Whether it’s happy or a sad tears, our music therapists provide an essential service to our residents and families at the end of life.
What does music therapy look like? Watch Casey and Valerie to find out!
Optage Hospice Chaplain Steve Richards reflects on the unique role of music therapists in ministry. “We often think about the hands and feet of Jesus being those who serve and provide the medications and the meals,” he says, “but Jesus also had a voice and sung. So, you get to be the voice of Jesus as well.”
“There’s this beautiful tie in to the spiritual care that we provide,” says Sarah Olsen, Director of Social Work and Chaplain Services. “Songs contain so much truth and the words that Jesus said. So many of those we serve love hymns.”
To the tune of group laughter, Valerie chimes in, “I always say my greatest hits are: How Great Thou Art, In the Garden, On Eagle’s Wings and It Is Well with My Soul.”

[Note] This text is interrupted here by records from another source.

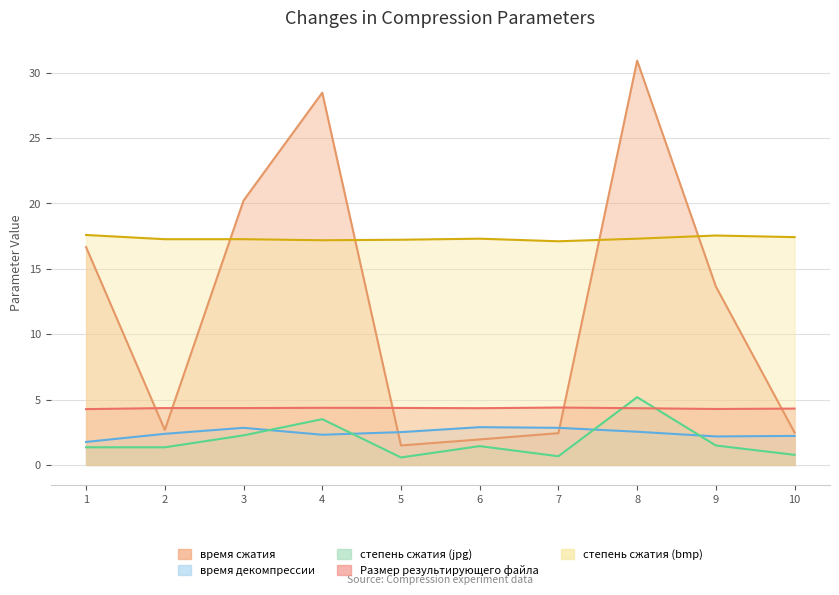

Which label corresponds to the largest value in the chart?

8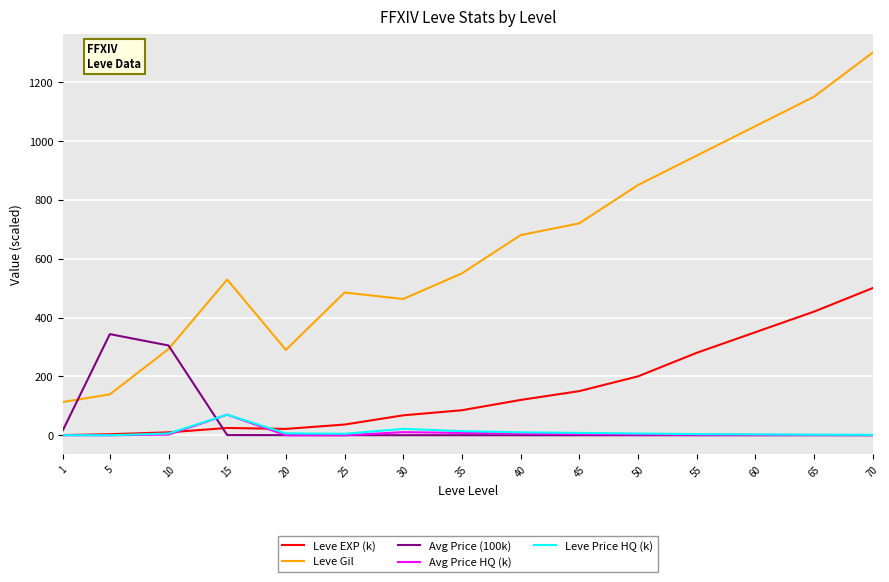

True or false: Leve EXP (k) and Avg Price (100k) cross at least once.

True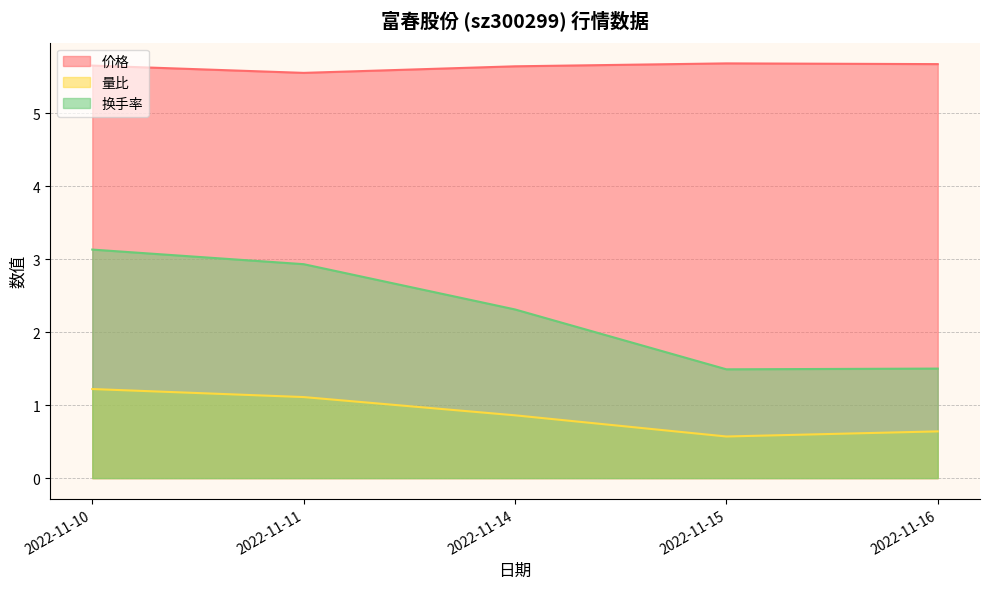

What is the greatest value displayed?

5.7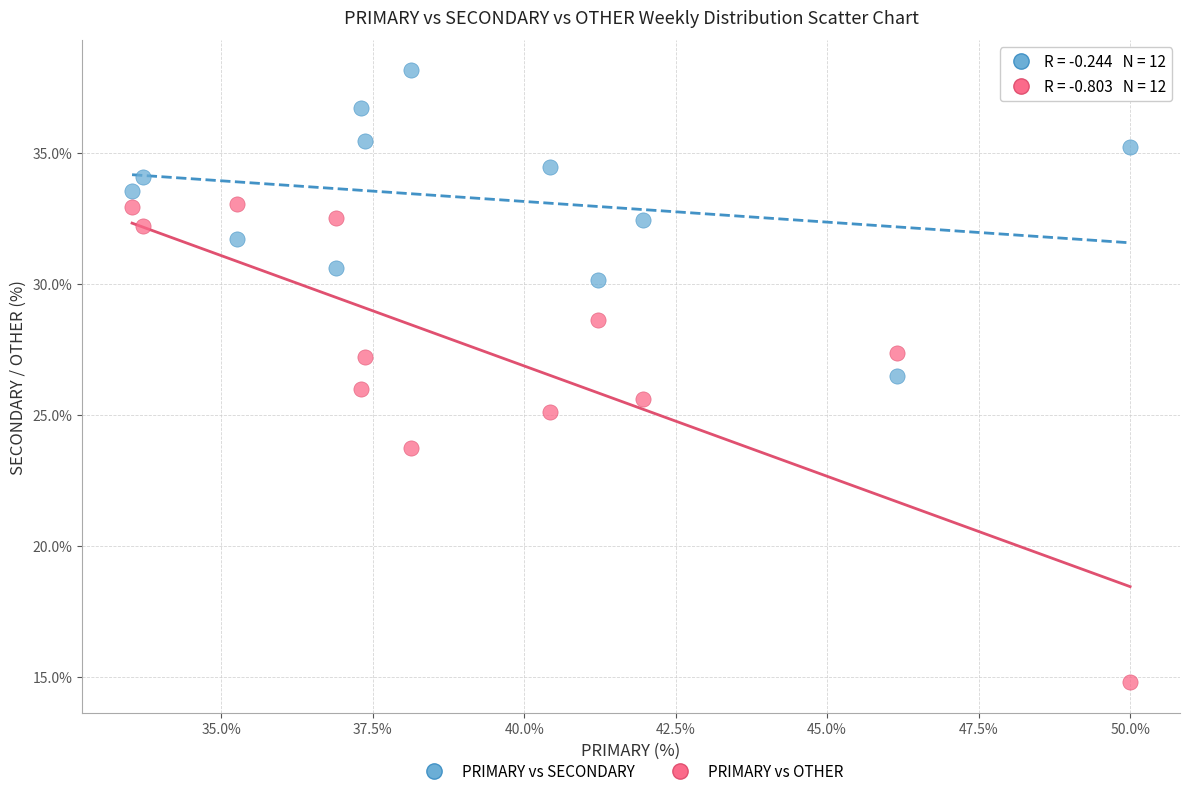

What is the X range (max minus min) for the scatter plot?

16.5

Other hospice team members have witnessed the power of song to soothe and transform. "I really depend on our music therapists,” says Nursing Assistant Logan Boward. “I’ve learned that for a lot of our clients, music therapy really relaxes them before the nursing visit or the home health aide visit. So, I will call Valerie right before I begin the cares."
Consequently, last year when Valerie and Casey could no longer visit in person, the entire Optage Hospice team knew they had to step in — CNAs, nurses, chaplains and social workers. While visiting clients, they presented Valerie and Casey using FaceTime on their phones, streaming music therapy sessions.
"Our team members provided the physical presence that we couldn't," Valerie notes. "I like to use the phrases 'hold the space' or 'create that musical bubble' to describe that importance of being physically and emotionally present."
Although Casey and Valerie have resumed visiting clients in person, the benefit of FaceTime technology remains. “Let’s reach families sooner than later, especially those who live out of state and can’t visit,” says Sarah. “Let’s invite them into virtual music therapy with their loved ones. So as a family they can cope, grieve and finally say good bye.”
Then others can experience what Janet, the daughter of a client, described in a recent letter thanking Valerie:
"I’ve virtually joined you in some of your treatment sessions with Mom, and I’ve seen how she just shines when you're there. That last session in particular — oh my, once we figured out how to have both you and me sing despite the audio canceling issue, Mom couldn't get enough: 'Another!' 'One more!' 'Don’t stop!' 'Just one more!' You took it down about half an octave for my alto range, and there we were, singing her favorite hymns and more to your sweet guitar accompaniment.
"I cannot thank you enough. You bless Mom. You bless her family. And right now as I write this, I'm acutely aware of how much you bless me."
“We Will” is a series that spotlights inspiring examples of teamwork at PHS. With God’s blessing, We Will work together to build a better, brighter future for the older adults we serve.